I do not consider the incidental charges made for the use of the facilities at Pullen and Chavis Parks to be determinative on the question of governmental immunity. The total receipts from these sources amounted to only $22,648.99 for the fiscal year ending 30 June 1953, in comparison with the over-all cost of $158,247.95 to operate and maintain all the parks in Raleigh, including its recreational program, for that period. The profit motive it would seem could not have been a substantial factor in the operation and maintenance of the defendant's parks or in the maintenance of its recreational program.

Ordinarily, when a city engaged in a business for profit it is one that will not only pay the expenses in connection with its operation, but will earn substantial income that will go into its treasury for the benefit of all its citizens and taxpayers. In the instant case, the income from Pullen Park, during the period under consideration, lacked $6,593.87 of being sufficient to operate and maintain that particular park. Anno.— Parks- — Liability of Municipality, 99 A.L.R. 694, et seq.

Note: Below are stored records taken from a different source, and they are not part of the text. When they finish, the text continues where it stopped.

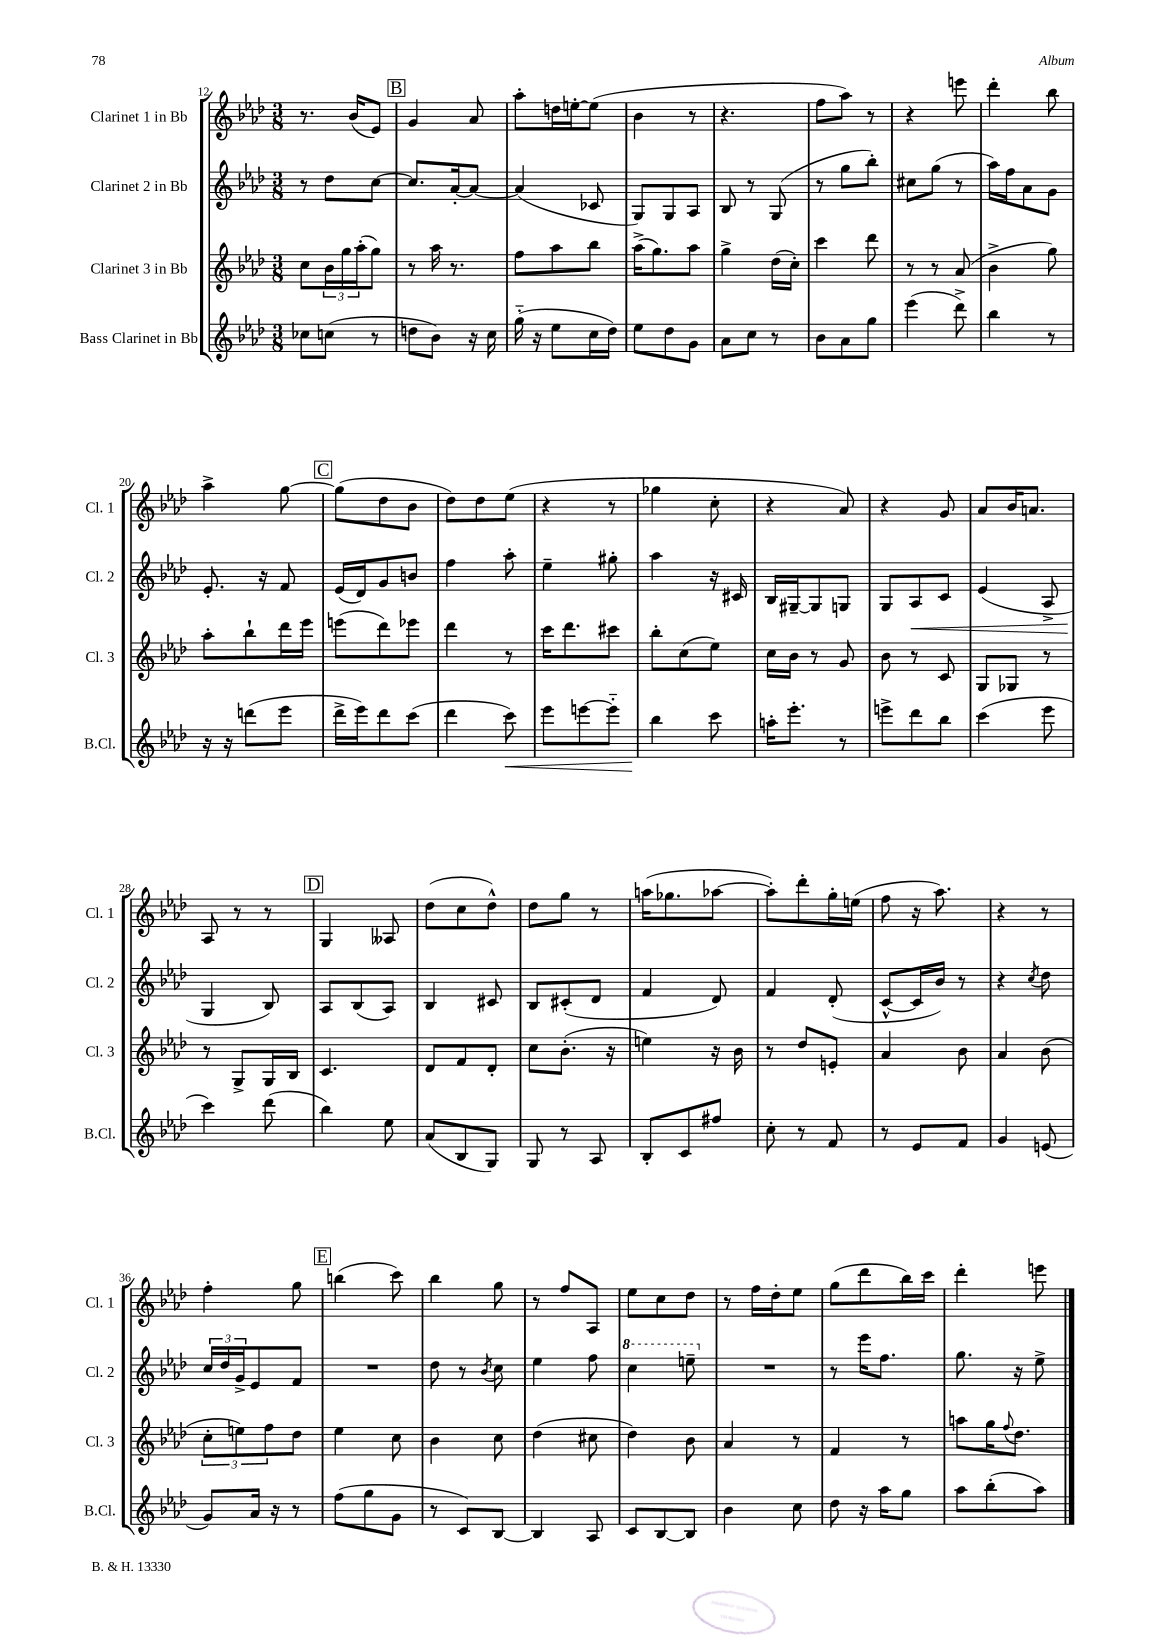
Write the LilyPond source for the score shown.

<<
\new StaffGroup <<
\new Staff = "s0" \with { instrumentName = "Clarinet 1 in Bb" shortInstrumentName = "Cl. 1" } {
    \clef treble \key aes \major \numericTimeSignature \time 3/8
    r8. bes'16( ees'8) |
    \mark \markup { \box "B" } g'4 aes'8 |
    aes''8-. d''16 e''16~-. e''8( |
    bes'4 r8 |
    r4. |
    f''8 aes''8) r8 |
    r4 e'''8 |
    des'''4-. bes''8 |
    aes''4-> g''8~ |
    \mark \markup { \box "C" } g''8( des''8 bes'8 |
    des''8) des''8 ees''8( |
    r4 r8 |
    ges''4 c''8-. |
    r4 aes'8) |
    r4 g'8 |
    aes'8 bes'16 a'8. |
    aes8 r8 r8 |
    \mark \markup { \box "D" } g4 aeses8 |
    des''8( c''8 des''8-^) |
    des''8 g''8 r8 |
    a''16( ges''8. aes''8~ |
    aes''8-.) des'''8-. g''16-. e''16( |
    f''8 r16 aes''8.) |
    r4 r8 |
    f''4-. g''8 |
    \mark \markup { \box "E" } b''4( c'''8) |
    bes''4 g''8 |
    r8 f''8 aes8 |
    ees''8 c''8 des''8 |
    r8 f''16 des''16-. ees''8 |
    g''8( des'''8 bes''16) c'''16 |
    des'''4-. e'''8 \bar "|." |
}
\new Staff = "s1" \with { instrumentName = "Clarinet 2 in Bb" shortInstrumentName = "Cl. 2" } {
    \clef treble \key aes \major \numericTimeSignature \time 3/8
    r8 des''8 c''8~ |
    \mark \markup { \box "B" } c''8. aes'16~-. aes'8~ |
    aes'4( ces'8 |
    g8) g8 aes8 |
    bes8 r8 g8( |
    r8 g''8 bes''8-.) |
    cis''8 g''8( r8 |
    aes''16) f''16 aes'8 g'8 |
    ees'8.-. r16 f'8 |
    \mark \markup { \box "C" } ees'16( des'16) g'8 b'8 |
    f''4 aes''8-. |
    ees''4-- gis''8-. |
    aes''4 r16 cis'16 |
    bes16 gis16~-- gis8 g8 |
    g8 aes8\< c'8 |
    ees'4( aes8-> |
    g4\! bes8) |
    \mark \markup { \box "D" } aes8 bes8( aes8) |
    bes4 cis'8 |
    bes8 cis'8-.( des'8 |
    f'4 des'8) |
    f'4 des'8-.( |
    c'8~-^ c'16 bes'16) r8 |
    r4 \acciaccatura { c''8 } des''8 |
    \tuplet 3/2 { c''16 des''16 g'16-> } ees'8 f'8 |
    \mark \markup { \box "E" } R4. |
    des''8 r8 \acciaccatura { bes'8 } c''8 |
    ees''4 f''8 |
    \ottava #1 c'''4 e'''8-- \ottava #0 |
    R4. |
    r8 ees'''16 f''8. |
    g''8. r16 ees''8-> \bar "|." |
}
\new Staff = "s2" \with { instrumentName = "Clarinet 3 in Bb" shortInstrumentName = "Cl. 3" } {
    \clef treble \key aes \major \numericTimeSignature \time 3/8
    c''8 \tuplet 3/2 { bes'16 g''16 aes''16-.( } g''8) |
    \mark \markup { \box "B" } r8 aes''16 r8. |
    f''8 aes''8 bes''8 |
    aes''16->( g''8.) aes''8 |
    g''4-> des''16( c''16-.) |
    c'''4 des'''8 |
    r8 r8 aes'8( |
    bes'4-> g''8) |
    aes''8-. bes''8-! des'''16 ees'''16 |
    \mark \markup { \box "C" } e'''8( des'''8) ees'''8 |
    des'''4 r8 |
    c'''16 des'''8. cis'''8 |
    bes''8-. c''8( ees''8) |
    c''16 bes'16 r8 g'8 |
    bes'8 r8 c'8 |
    g8 ges8 r8 |
    r8 g8-> g16 bes16 |
    \mark \markup { \box "D" } c'4. |
    des'8 f'8 des'8-. |
    c''8 bes'8.-.( r16 |
    e''4) r16 bes'16 |
    r8 des''8 e'8-. |
    aes'4 bes'8 |
    aes'4 bes'8( |
    \tuplet 3/2 { c''8-. e''8) f''8 } des''8 |
    \mark \markup { \box "E" } ees''4 c''8 |
    bes'4 c''8 |
    des''4( cis''8 |
    des''4) bes'8 |
    aes'4 r8 |
    f'4 r8 |
    a''8 g''16 \appoggiatura { f''8 } des''8. \bar "|." |
}
\new Staff = "s3" \with { instrumentName = "Bass Clarinet in Bb" shortInstrumentName = "B.Cl." } {
    \clef treble \key aes \major \numericTimeSignature \time 3/8
    ces''8 c''8( r8 |
    \mark \markup { \box "B" } d''8 bes'8) r16 c''16 |
    g''16-_( r16 ees''8 c''16 des''16) |
    ees''8 des''8 g'8 |
    aes'8 c''8 r8 |
    bes'8 aes'8 g''8 |
    ees'''4( des'''8->) |
    bes''4 r8 |
    r16 r16 d'''8( ees'''8 |
    \mark \markup { \box "C" } des'''16-> ees'''16) des'''8 c'''8( |
    des'''4 c'''8\<) |
    ees'''8 e'''8~ e'''8-_ |
    bes''4\! c'''8 |
    a''16-. ees'''8.-. r8 |
    e'''8-> des'''8 bes''8 |
    c'''4( ees'''8 |
    c'''4) des'''8( |
    \mark \markup { \box "D" } bes''4) ees''8 |
    aes'8( bes8 g8) |
    g8 r8 aes8 |
    bes8-. c'8 fis''8 |
    c''8-. r8 f'8 |
    r8 ees'8 f'8 |
    g'4 e'8( |
    g'8) aes'16 r16 r8 |
    \mark \markup { \box "E" } f''8( g''8 g'8 |
    r8 c'8) bes8~ |
    bes4 aes8 |
    c'8 bes8~ bes8 |
    bes'4 c''8 |
    des''8 r16 aes''16 g''8 |
    aes''8 bes''8-.( aes''8) \bar "|." |
}
>>
>>
\layout { \context { \Score currentBarNumber = #12 } }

In light of the decisions I have cited, and in view of the fact that the trend in this country is to limit rather than to extend the doctrine of governmental immunity, Municipal Corporation Law by Antieau, Volume 2, section 11.11, page 34; McQuillin’s Municipal Corporations, 3rd Edition, Volume 18, section 53.112, page 453, et seq.; Augustine v. Town o f Brant, 249 N.Y. 198, 163 N.E. 732, I am constrained to support the rule to the effect that municipalities are liable for express acts of negligence of their agents and employees in the operation and maintenance of municipal parks and playgrounds, when such negligence is the proximate cause of injury or damage. This view is supported by many authorities. See 63 C.J.S., Municipal Corporations, section 907(b), page 314; Anno.: — Parks—Liability of Municipality, 142 A.L.R. 1350; McQuillin’s Municipal Corporations, 3rd Edition, Volume 18, section 53.112, page 445, et seq., and cases therein cited.

I believe, however, it would be wise and proper for the General Assembly to limit recovery for injuries sustained in a municipal park or playground to those injuries proximately caused by the negligent acts of the city’s employees, and also to put a reasonable limit on the amount recoverable in such actions. Flynn v. Highway Commission, 244 N.C. 617, 94 S.E. 2d 571.